_Relato_

Solo éramos voces en un cuarto oscuro
APENAS NOS CONOCIMOS, NOS ENAMORAMOS PROFUNDAMENTE LLAMÁNDONOS POR TELÉFONO ENTRADA LA NOCHE. ¿SIGNIFICABA ESO QUE ESTÁBAMOS HECHOS EL UNO PARA EL OTRO?
Un día me mudé a 1287 kilómetros, a una ciudad donde no tenía trabajo y no conocía a nadie más que a mi prometido, un hombre con el que había pasado menos de tres semanas en persona.
Marty vivía en Fort Collins, Colorado, y yo en Las Vegas, y nos conocimos en un sendero del Parque Nacional Capitol Reef de Utah, donde ambos nos habíamos reunido con unos amigos. El sendero era en realidad un arroyo empinado y rápido. Una vez que llegabas al fondo, necesitabas un segundo auto para recuperar el que habías dejado en el punto de partida. Nuestros dos grupos tenían un auto cada uno, así que nos unimos al llegar a la cima.

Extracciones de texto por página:
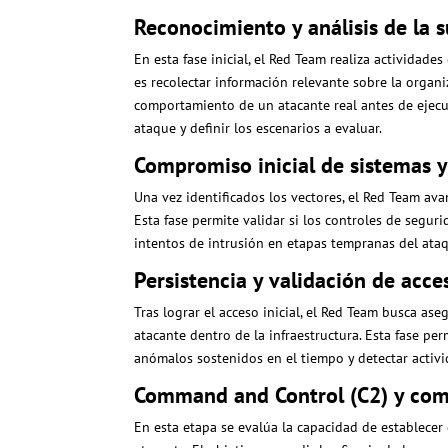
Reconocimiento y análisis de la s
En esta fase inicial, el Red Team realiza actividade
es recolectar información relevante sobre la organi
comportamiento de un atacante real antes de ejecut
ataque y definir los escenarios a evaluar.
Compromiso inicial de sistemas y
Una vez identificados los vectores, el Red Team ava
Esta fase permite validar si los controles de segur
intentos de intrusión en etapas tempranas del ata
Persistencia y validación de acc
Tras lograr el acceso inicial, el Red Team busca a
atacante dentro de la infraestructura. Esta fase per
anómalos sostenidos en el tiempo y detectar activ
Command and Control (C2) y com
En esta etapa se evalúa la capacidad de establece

...

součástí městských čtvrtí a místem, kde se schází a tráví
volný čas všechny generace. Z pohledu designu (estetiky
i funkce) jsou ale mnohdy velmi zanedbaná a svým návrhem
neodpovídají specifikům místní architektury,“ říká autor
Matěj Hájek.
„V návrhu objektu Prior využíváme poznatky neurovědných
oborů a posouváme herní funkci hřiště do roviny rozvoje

==

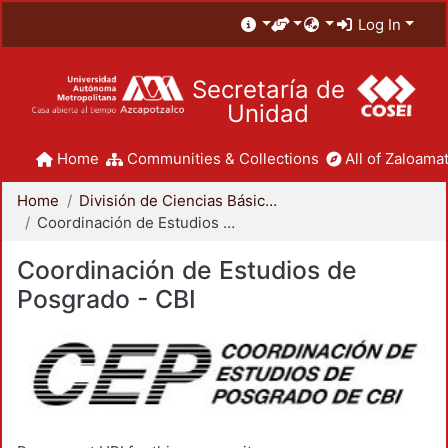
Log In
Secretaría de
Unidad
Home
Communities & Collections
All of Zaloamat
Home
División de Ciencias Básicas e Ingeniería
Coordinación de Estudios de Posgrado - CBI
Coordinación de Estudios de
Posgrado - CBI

_Qué harás_
1: Reescribe de forma más breve el párrafo del relato que comienza con «Marty vivía en Fort Collins» y conserva sus datos principales.
2: Retoma el relato de la pareja que se conoció en Capitol Reef a partir de su última oración.
Estos registros no guardan relación con el relato.

_Soluciones_
1: Marty vivía en Fort Collins, Colorado, y yo en Las Vegas. Nos conocimos en un sendero del Parque Nacional Capitol Reef, en Utah, adonde cada uno había ido con sus amigos. El sendero era un arroyo empinado y rápido, y al llegar al fondo hacía falta un segundo auto para volver por el primero. Como cada grupo tenía solo un auto, nos unimos en la cima.

2:
Era profesor de Física con grandes ojos marrones, largas pestañas y una tímida sonrisa. Y su atuendo coincidía con el mío. Los mismos pantalones cortos caqui holgados, sudaderas marrones, camisetas beige, sandalias de montaña negras. Empezamos a caminar juntos, hablando sin parar e ignorando a nuestros amigos. Y resulta que habíamos estado en algunas de las mismas montañas y conocíamos a algunas de las mismas personas a pesar de no haber vivido nunca en el mismo estado. Éramos extraños familiares.
Lo ayudé cuando tropezó en un punto escarpado, pero no se avergonzó como lo harían muchos hombres si se cayeran delante de una mujer con la que coquetean. Era fácil para Marty ser él mismo, con su torpeza y todo, lo que me parece notable, y extraordinario.
Al final del sendero, nos sentamos cerca mientras nuestros amigos iban a recoger el otro vehículo. El desierto estaba caliente y silencioso a nuestro alrededor. Él sonrió. Yo sonreí y me acerqué, pensando que deberíamos besarnos, pero él no mordió el anzuelo. En lugar de eso, se subió al auto de su grupo y se marchó, sin pedirme mi número. Más tarde, sin embargo, consiguió mi dirección y me escribió una carta.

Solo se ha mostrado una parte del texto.